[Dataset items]
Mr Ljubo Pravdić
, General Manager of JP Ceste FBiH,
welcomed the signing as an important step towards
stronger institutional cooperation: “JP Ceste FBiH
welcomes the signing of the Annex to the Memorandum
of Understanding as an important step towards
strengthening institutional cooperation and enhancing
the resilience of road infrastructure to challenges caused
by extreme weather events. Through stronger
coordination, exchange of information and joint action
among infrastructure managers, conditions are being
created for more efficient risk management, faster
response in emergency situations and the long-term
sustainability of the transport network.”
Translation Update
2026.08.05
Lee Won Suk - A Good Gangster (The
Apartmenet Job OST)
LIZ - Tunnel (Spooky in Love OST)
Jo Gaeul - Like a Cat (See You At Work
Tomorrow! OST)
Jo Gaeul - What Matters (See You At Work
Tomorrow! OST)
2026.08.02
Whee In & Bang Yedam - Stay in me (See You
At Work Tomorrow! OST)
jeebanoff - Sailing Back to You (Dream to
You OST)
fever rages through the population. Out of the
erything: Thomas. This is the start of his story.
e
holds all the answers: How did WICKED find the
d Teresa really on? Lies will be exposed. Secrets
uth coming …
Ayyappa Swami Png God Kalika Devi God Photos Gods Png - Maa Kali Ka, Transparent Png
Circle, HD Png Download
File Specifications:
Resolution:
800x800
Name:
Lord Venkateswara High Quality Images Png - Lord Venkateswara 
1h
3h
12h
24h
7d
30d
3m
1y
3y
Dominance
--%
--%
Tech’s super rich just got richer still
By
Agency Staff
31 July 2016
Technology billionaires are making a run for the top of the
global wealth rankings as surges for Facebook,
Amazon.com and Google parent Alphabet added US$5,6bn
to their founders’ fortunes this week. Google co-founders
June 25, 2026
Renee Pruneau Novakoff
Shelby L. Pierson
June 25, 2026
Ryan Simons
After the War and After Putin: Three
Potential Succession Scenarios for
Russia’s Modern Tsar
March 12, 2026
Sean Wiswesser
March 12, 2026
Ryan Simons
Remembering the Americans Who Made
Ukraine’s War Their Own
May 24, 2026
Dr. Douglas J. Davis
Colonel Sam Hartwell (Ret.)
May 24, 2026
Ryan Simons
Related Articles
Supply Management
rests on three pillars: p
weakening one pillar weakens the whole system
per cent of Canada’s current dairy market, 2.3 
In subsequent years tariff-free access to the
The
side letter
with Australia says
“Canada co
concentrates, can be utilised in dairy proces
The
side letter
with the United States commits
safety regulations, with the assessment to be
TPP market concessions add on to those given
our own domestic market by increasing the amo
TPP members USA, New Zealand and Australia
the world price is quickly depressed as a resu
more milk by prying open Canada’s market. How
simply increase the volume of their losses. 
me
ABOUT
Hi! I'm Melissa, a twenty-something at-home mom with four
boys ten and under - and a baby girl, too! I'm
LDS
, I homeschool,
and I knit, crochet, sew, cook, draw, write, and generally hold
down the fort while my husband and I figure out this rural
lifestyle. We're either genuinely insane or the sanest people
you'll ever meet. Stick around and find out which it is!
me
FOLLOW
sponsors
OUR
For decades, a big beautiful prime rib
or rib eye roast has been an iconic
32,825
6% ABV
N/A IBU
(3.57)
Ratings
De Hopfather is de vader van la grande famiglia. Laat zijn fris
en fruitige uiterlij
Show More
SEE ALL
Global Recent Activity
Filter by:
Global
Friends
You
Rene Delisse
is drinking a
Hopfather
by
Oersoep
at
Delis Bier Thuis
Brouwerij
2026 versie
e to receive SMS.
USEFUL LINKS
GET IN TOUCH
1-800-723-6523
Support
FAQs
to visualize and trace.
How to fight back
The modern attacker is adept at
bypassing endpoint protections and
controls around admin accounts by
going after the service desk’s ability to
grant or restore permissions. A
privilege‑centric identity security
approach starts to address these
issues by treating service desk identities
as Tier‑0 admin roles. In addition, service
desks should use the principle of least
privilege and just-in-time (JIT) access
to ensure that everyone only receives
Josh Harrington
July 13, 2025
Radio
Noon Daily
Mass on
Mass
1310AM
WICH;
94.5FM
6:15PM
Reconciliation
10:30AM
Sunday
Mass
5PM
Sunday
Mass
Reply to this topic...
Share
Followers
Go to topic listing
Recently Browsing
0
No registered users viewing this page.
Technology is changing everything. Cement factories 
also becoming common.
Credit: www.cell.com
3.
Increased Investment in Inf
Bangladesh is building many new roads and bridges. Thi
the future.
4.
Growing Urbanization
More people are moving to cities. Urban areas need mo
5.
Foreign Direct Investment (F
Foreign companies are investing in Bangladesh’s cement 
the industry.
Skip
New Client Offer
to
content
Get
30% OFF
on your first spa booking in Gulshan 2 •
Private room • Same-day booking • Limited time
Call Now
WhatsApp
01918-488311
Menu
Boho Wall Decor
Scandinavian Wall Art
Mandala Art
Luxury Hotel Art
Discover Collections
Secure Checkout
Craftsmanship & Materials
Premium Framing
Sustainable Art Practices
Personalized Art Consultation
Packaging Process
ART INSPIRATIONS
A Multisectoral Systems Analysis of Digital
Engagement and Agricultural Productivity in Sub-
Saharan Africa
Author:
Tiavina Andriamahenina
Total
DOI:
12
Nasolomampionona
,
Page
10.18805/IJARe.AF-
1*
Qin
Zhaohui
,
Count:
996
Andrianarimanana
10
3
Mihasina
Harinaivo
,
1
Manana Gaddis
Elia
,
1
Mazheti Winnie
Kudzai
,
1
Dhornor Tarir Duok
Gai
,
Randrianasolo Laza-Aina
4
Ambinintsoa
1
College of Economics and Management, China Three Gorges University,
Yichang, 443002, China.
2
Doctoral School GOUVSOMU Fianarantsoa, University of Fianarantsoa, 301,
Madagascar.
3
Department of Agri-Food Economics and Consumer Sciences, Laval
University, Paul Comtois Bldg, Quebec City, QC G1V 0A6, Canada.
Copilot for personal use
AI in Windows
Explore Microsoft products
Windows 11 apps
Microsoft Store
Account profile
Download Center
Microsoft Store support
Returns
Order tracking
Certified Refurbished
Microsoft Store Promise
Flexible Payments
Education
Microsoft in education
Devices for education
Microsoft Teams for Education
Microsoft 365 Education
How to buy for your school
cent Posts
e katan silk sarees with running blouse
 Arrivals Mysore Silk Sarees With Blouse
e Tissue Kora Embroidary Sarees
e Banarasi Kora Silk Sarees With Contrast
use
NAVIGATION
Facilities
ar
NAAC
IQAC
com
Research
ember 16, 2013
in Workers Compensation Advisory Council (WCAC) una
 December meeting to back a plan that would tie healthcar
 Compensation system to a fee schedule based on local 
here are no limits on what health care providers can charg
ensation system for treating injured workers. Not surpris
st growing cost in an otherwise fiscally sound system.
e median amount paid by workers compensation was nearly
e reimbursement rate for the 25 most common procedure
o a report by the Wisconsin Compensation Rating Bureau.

**THE PROBLEM:** Print the text of every item above, keeping each line word for word and in the same order.

**YOUR SOLUTION:**
Mr Ljubo Pravdić
, General Manager of JP Ceste FBiH,
welcomed the signing as an important step towards
stronger institutional cooperation: “JP Ceste FBiH
welcomes the signing of the Annex to the Memorandum
of Understanding as an important step towards
strengthening institutional cooperation and enhancing
the resilience of road infrastructure to challenges caused
by extreme weather events. Through stronger
coordination, exchange of information and joint action
among infrastructure managers, conditions are being
created for more efficient risk management, faster
response in emergency situations and the long-term
sustainability of the transport network.”
Translation Update
2026.08.05
Lee Won Suk - A Good Gangster (The
Apartmenet Job OST)
LIZ - Tunnel (Spooky in Love OST)
Jo Gaeul - Like a Cat (See You At Work
Tomorrow! OST)
Jo Gaeul - What Matters (See You At Work
Tomorrow! OST)
2026.08.02
Whee In & Bang Yedam - Stay in me (See You
At Work Tomorrow! OST)
jeebanoff - Sailing Back to You (Dream to
You OST)
fever rages through the population. Out of the
erything: Thomas. This is the start of his story.
e
holds all the answers: How did WICKED find the
d Teresa really on? Lies will be exposed. Secrets
uth coming …
Ayyappa Swami Png God Kalika Devi God Photos Gods Png - Maa Kali Ka, Transparent Png
Circle, HD Png Download
File Specifications:
Resolution:
800x800
Name:
Lord Venkateswara High Quality Images Png - Lord Venkateswara 
1h
3h
12h
24h
7d
30d
3m
1y
3y
Dominance
--%
--%
Tech’s super rich just got richer still
By
Agency Staff
31 July 2016
Technology billionaires are making a run for the top of the
global wealth rankings as surges for Facebook,
Amazon.com and Google parent Alphabet added US$5,6bn
to their founders’ fortunes this week. Google co-founders
June 25, 2026
Renee Pruneau Novakoff
Shelby L. Pierson
June 25, 2026
Ryan Simons
After the War and After Putin: Three
Potential Succession Scenarios for
Russia’s Modern Tsar
March 12, 2026
Sean Wiswesser
March 12, 2026
Ryan Simons
Remembering the Americans Who Made
Ukraine’s War Their Own
May 24, 2026
Dr. Douglas J. Davis
Colonel Sam Hartwell (Ret.)
May 24, 2026
Ryan Simons
Related Articles
Supply Management
rests on three pillars: p
weakening one pillar weakens the whole system
per cent of Canada’s current dairy market, 2.3 
In subsequent years tariff-free access to the
The
side letter
with Australia says
“Canada co
concentrates, can be utilised in dairy proces
The
side letter
with the United States commits
safety regulations, with the assessment to be
TPP market concessions add on to those given
our own domestic market by increasing the amo
TPP members USA, New Zealand and Australia
the world price is quickly depressed as a resu
more milk by prying open Canada’s market. How
simply increase the volume of their losses. 
me
ABOUT
Hi! I'm Melissa, a twenty-something at-home mom with four
boys ten and under - and a baby girl, too! I'm
LDS
, I homeschool,
and I knit, crochet, sew, cook, draw, write, and generally hold
down the fort while my husband and I figure out this rural
lifestyle. We're either genuinely insane or the sanest people
you'll ever meet. Stick around and find out which it is!
me
FOLLOW
sponsors
OUR
For decades, a big beautiful prime rib
or rib eye roast has been an iconic
32,825
6% ABV
N/A IBU
(3.57)
Ratings
De Hopfather is de vader van la grande famiglia. Laat zijn fris
en fruitige uiterlij
Show More
SEE ALL
Global Recent Activity
Filter by:
Global
Friends
You
Rene Delisse
is drinking a
Hopfather
by
Oersoep
at
Delis Bier Thuis
Brouwerij
2026 versie
e to receive SMS.
USEFUL LINKS
GET IN TOUCH
1-800-723-6523
Support
FAQs
to visualize and trace.
How to fight back
The modern attacker is adept at
bypassing endpoint protections and
controls around admin accounts by
going after the service desk’s ability to
grant or restore permissions. A
privilege‑centric identity security
approach starts to address these
issues by treating service desk identities
as Tier‑0 admin roles. In addition, service
desks should use the principle of least
privilege and just-in-time (JIT) access
to ensure that everyone only receives
Josh Harrington
July 13, 2025
Radio
Noon Daily
Mass on
Mass
1310AM
WICH;
94.5FM
6:15PM
Reconciliation
10:30AM
Sunday
Mass
5PM
Sunday
Mass
Reply to this topic...
Share
Followers
Go to topic listing
Recently Browsing
0
No registered users viewing this page.
Technology is changing everything. Cement factories 
also becoming common.
Credit: www.cell.com
3.
Increased Investment in Inf
Bangladesh is building many new roads and bridges. Thi
the future.
4.
Growing Urbanization
More people are moving to cities. Urban areas need mo
5.
Foreign Direct Investment (F
Foreign companies are investing in Bangladesh’s cement 
the industry.
Skip
New Client Offer
to
content
Get
30% OFF
on your first spa booking in Gulshan 2 •
Private room • Same-day booking • Limited time
Call Now
WhatsApp
01918-488311
Menu
Boho Wall Decor
Scandinavian Wall Art
Mandala Art
Luxury Hotel Art
Discover Collections
Secure Checkout
Craftsmanship & Materials
Premium Framing
Sustainable Art Practices
Personalized Art Consultation
Packaging Process
ART INSPIRATIONS
A Multisectoral Systems Analysis of Digital
Engagement and Agricultural Productivity in Sub-
Saharan Africa
Author:
Tiavina Andriamahenina
Total
DOI:
12
Nasolomampionona
,
Page
10.18805/IJARe.AF-
1*
Qin
Zhaohui
,
Count:
996
Andrianarimanana
10
3
Mihasina
Harinaivo
,
1
Manana Gaddis
Elia
,
1
Mazheti Winnie
Kudzai
,
1
Dhornor Tarir Duok
Gai
,
Randrianasolo Laza-Aina
4
Ambinintsoa
1
College of Economics and Management, China Three Gorges University,
Yichang, 443002, China.
2
Doctoral School GOUVSOMU Fianarantsoa, University of Fianarantsoa, 301,
Madagascar.
3
Department of Agri-Food Economics and Consumer Sciences, Laval
University, Paul Comtois Bldg, Quebec City, QC G1V 0A6, Canada.
Copilot for personal use
AI in Windows
Explore Microsoft products
Windows 11 apps
Microsoft Store
Account profile
Download Center
Microsoft Store support
Returns
Order tracking
Certified Refurbished
Microsoft Store Promise
Flexible Payments
Education
Microsoft in education
Devices for education
Microsoft Teams for Education
Microsoft 365 Education
How to buy for your school
cent Posts
e katan silk sarees with running blouse
 Arrivals Mysore Silk Sarees With Blouse
e Tissue Kora Embroidary Sarees
e Banarasi Kora Silk Sarees With Contrast
use
NAVIGATION
Facilities
ar
NAAC
IQAC
com
Research
ember 16, 2013
in Workers Compensation Advisory Council (WCAC) una
 December meeting to back a plan that would tie healthcar
 Compensation system to a fee schedule based on local 
here are no limits on what health care providers can charg
ensation system for treating injured workers. Not surpris
st growing cost in an otherwise fiscally sound system.
e median amount paid by workers compensation was nearly
e reimbursement rate for the 25 most common procedure
o a report by the Wisconsin Compensation Rating Bureau.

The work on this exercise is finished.